Though still a staff reporter, he had taken on other work with his newspaper’s approval from an online agency to help pay the way through this trip and earn some money at the other end.

Staying in a hotel next to mine, he was keeping costs low by sharing a room with another freelance French photographer colleague he had only just met.

“You think it’s still all worth it?” I asked him, before he gave me a quizzical look and offered up his reply

“Of course it is,” he said, adding, “anyway, what else would the likes of you and I do?”

He’d tried the desk job, he explained,but it simply wasn’t for him. No doubt over the coming days we will likely bump into each other again, part of the travelling circus in which most performers share his sentiments and antipathy towards being shackled to a desk.

It was the novelist John le Carre, a man who has spent more than his share of time in the company of foreign and war correspondents, who made the observation in his novel, Tinker Tailor Soldier Spy, that “a desk is a dangerous place from which to view the world”.

Sitting with a beer at a bar in Istanbul airport the other day en-route to Iraq, I was reminded of the wonderful encounters and experiences that travelling in this line of work throws up.

Within seconds of sitting down I found myself immersed in conversation with two men.

One was a young, black American from Boston who had flown via Istanbul to get to London to see his girlfriend.

“Well, why the hell not, I’ve never been here before, ” he told me by way of explanation.

It was, he said, a welcome escape from his day job as a prison officer in one of America’s most notorious high security jails.

Alongside us as we spoke was an elderly Portuguese former naval captain who, having been stuck behind a desk as part of a shore job, decided it was not for him.

His escape, he said, was to become skipper of a yacht for a Lebanese billionaire whose boat was berthed in Beirut, where the skipper was now heading.

In the space of perhaps an hour, we had struck up a discussion about our respective takes on life and why there is always the need to get out and explore. Our chance meeting was a point in case.

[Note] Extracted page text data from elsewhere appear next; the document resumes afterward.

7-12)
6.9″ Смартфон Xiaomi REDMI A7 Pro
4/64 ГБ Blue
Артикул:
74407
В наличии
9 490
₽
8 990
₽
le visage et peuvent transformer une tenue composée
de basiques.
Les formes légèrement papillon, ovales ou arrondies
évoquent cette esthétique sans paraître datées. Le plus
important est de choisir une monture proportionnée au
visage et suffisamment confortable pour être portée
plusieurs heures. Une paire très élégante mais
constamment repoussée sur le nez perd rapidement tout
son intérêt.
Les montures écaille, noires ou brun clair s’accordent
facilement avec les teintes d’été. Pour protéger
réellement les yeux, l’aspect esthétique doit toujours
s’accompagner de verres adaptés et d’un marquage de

It’s early evening here in Erbil as I write this.

Outside it’s still a balmy night with the temperature around 30 degree celsius.

The muezzin’s hypnotic call to prayer from a nearby mosque is reverberating across the rooftops and tomorrow promises to be a fascinating and, doubtless, challenging day covering events on the frontlines around Mosul.

Sleep beckons before I need to get down to the job of reporting on what will be a huge international story here for, perhaps, months to come.

First, though, I have to wash my socks in the hotel bathroom wash basin.

I did say this job is far from glamorous, but then I wouldn’t have it any other way.